EXCERPTED RECORDS:
------------------------

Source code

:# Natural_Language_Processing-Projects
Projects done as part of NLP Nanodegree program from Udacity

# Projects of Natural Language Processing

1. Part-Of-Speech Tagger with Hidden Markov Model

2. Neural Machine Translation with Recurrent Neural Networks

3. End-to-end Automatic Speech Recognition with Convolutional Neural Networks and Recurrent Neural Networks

------------------------

PROBLEM DETAILS: Every line in the data above that includes the word "Projects" should be copied.

OUTPUT:
:# Natural_Language_Processing-Projects
Projects done as part of NLP Nanodegree program from Udacity
# Projects of Natural Language Processing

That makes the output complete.